> [Study material]:
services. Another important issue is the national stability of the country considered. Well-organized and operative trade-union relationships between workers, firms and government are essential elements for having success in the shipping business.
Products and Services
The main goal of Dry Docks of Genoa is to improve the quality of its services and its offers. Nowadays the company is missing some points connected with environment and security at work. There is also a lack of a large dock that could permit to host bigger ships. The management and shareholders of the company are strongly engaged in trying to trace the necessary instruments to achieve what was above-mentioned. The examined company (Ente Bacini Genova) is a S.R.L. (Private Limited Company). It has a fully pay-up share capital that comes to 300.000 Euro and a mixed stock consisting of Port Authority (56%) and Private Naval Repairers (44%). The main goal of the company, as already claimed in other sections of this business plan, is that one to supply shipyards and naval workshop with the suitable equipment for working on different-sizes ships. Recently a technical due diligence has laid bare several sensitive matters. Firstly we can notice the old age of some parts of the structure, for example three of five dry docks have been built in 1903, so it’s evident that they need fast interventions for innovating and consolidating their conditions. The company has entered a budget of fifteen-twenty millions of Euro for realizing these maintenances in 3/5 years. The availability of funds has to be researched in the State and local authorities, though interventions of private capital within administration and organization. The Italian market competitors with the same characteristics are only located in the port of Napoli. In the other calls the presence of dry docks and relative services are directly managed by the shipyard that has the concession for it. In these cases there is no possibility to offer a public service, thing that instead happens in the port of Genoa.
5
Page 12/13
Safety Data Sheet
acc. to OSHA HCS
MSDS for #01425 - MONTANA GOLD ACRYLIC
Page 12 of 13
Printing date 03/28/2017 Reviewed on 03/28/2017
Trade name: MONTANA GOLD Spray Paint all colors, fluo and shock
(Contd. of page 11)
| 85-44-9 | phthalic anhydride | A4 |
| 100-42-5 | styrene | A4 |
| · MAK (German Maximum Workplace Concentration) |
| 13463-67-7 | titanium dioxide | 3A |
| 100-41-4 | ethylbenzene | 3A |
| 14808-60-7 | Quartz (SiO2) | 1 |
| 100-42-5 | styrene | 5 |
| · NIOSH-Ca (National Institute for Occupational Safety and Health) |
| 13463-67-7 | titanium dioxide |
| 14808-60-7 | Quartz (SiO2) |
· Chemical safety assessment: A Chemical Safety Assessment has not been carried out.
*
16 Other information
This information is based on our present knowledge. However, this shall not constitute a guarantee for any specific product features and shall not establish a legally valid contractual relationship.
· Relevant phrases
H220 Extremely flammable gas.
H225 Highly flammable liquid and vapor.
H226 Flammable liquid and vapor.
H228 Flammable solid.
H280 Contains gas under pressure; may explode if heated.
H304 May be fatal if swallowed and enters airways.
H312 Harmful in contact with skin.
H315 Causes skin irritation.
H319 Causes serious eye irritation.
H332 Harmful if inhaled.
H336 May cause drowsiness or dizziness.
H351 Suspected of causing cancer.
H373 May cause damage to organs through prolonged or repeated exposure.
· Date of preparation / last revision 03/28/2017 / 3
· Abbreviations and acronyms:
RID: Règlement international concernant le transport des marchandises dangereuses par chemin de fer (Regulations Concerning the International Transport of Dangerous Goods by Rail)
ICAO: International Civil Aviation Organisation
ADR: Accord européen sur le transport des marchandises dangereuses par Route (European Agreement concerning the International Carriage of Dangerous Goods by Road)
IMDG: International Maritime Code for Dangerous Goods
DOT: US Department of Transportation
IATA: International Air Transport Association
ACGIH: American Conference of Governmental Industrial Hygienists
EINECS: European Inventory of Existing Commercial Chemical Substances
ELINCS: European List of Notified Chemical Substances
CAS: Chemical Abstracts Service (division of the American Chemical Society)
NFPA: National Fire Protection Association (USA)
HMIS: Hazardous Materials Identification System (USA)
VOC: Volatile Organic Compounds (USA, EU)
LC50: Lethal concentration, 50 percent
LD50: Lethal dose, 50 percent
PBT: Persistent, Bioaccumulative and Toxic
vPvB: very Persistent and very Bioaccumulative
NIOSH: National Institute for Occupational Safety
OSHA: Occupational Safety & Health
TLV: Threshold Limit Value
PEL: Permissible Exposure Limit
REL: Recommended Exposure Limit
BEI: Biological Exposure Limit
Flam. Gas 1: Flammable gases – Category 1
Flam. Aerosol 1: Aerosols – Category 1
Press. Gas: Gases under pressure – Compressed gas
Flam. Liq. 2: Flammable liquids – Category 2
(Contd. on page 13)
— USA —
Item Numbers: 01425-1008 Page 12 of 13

> [Exercise]: Would you transcribe, exactly, the lines running from the one that contains "Press. Gas: Gases" through the final line of the listing above? Include both ends and nothing else.

> [Answer box]:
Press. Gas: Gases under pressure – Compressed gas
Flam. Liq. 2: Flammable liquids – Category 2
(Contd. on page 13)
— USA —
Item Numbers: 01425-1008 Page 12 of 13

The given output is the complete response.